Costello said he had urged Howard to seek "an orderly transition" for the government's top job.
"It is a view that I put to the PM today, that is my view and I have been very open and frank about that," he told reporters on Monday after meeting with Howard.
Analysts said Costello, Howard's heir apparent for 10 years, does not yet have the numbers in the party and would have to mount a drawn out and divisive campaign to defeat Howard.
"It looks as though Howard is more interested in self-aggrandisement, and that is not good for party unity," said Michael McKinley, political analyst at the Australian National University.
He said Costello's supporters within the party would lead a campaign to gradually win more support for him.
The row has raised memories of a bitter battle in 1991 that consumed the then Labour Party government when Treasurer Paul Keating challenged Prime Minister Bob Hawke.

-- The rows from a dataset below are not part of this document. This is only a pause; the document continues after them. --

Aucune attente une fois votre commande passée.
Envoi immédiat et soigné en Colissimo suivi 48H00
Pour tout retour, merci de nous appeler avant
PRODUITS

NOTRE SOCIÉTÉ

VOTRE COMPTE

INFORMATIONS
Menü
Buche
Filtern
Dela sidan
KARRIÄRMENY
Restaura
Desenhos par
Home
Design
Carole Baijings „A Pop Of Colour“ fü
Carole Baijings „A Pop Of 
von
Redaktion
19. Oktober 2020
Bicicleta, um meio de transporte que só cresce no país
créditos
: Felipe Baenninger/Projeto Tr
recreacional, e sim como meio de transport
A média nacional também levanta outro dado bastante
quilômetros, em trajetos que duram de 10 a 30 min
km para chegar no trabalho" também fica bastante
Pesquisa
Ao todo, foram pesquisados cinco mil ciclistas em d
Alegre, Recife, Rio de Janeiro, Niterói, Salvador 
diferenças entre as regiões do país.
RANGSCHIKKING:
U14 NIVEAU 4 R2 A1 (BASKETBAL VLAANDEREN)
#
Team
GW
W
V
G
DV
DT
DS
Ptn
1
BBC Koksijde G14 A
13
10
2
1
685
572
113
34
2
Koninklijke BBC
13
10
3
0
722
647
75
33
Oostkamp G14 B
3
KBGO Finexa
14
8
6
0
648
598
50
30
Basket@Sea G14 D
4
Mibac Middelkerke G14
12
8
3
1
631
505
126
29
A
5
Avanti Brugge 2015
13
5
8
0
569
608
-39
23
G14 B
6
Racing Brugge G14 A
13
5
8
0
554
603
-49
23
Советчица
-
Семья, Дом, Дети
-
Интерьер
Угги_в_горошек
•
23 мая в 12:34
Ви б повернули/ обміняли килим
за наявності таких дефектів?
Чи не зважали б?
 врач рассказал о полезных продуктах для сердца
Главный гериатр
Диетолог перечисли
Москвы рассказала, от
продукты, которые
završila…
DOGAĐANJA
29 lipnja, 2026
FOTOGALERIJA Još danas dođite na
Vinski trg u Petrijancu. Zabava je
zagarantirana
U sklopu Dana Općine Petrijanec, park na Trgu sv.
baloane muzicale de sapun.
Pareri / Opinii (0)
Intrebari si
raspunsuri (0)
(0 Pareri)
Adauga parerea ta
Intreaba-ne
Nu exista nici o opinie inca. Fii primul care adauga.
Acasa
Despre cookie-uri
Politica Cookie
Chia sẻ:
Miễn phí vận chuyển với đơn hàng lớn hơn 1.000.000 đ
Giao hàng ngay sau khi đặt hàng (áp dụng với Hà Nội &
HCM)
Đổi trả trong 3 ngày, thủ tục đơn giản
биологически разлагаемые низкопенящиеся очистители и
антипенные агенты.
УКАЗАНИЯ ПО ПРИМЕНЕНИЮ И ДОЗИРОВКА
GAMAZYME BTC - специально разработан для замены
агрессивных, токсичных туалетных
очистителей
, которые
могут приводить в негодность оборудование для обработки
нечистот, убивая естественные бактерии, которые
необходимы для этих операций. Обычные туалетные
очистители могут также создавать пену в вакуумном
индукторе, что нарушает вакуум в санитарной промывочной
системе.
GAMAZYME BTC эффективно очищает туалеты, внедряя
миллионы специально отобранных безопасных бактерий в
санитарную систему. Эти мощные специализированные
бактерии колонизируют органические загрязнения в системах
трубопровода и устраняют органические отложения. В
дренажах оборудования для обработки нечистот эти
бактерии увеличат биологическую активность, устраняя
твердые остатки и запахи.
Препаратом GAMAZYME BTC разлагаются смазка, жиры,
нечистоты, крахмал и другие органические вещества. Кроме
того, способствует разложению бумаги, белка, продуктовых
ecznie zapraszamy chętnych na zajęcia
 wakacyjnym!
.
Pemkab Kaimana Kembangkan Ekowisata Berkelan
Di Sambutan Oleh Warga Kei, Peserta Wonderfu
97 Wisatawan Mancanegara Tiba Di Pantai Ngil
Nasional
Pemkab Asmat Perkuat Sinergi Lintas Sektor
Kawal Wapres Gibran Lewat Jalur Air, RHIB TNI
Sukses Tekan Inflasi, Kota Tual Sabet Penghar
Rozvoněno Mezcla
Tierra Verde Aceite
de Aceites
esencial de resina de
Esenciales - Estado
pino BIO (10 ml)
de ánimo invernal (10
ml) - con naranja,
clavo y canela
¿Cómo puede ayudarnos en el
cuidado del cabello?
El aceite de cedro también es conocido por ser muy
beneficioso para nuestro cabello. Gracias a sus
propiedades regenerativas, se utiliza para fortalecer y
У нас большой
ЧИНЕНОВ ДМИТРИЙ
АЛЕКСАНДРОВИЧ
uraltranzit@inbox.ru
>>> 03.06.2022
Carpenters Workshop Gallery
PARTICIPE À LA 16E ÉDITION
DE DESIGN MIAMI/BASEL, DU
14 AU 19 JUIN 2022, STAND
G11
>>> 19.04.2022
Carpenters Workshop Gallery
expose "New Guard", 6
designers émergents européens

Howard was also involved in a decade of Liberal Party infighting in the 1980s and early 1990s with rival Andrew Peacock, a fight which kept his party out of office for 13 years.
Howard played down the row, saying he still expected Costello to one day take over as party leader.
Howard, who last October won his fourth straight election as prime minister with an increased majority, said he had not changed his position on retirement and would remain leader as long as his party wanted him. "I haven't run out of puff," Howard told commercial radio.
It is the second major setback for Costello's hopes of a smooth rise to the leadership, which were dashed two years ago when Howard reversed plans to consider retirement in the lead-up to his 64th birthday.
Analysts said most conservative MPs still believed Howard offered the best chance of an election victory in 2007 rather than Costello, who is due to present his 10th federal budget next week.
Howard said he would know when it was time to step down and the party did not want a change at this time.
"The mood of the Liberal Party at the moment is they don't want to talk about leadership," he told local radio.
"The mood of the Liberal Party is that the prime minister has just led the government back to a record fourth term. We have increased our majority. We have got the control of the Senate."
McKinley said Costello would need 18 months as prime minister to establish himself before facing an election, meaning the Liberal Party would need to decide on its leader by mid 2006.
"There are people within the party who realise the longer Howard stays, the more difficult it will be for his successor," he said.
Opposition leader Kim Beazley, twice defeated by Howard in elections, called on one of the two men to resign.
"There is a poisonous relationship between Howard and Costello that borders on hatred," he said.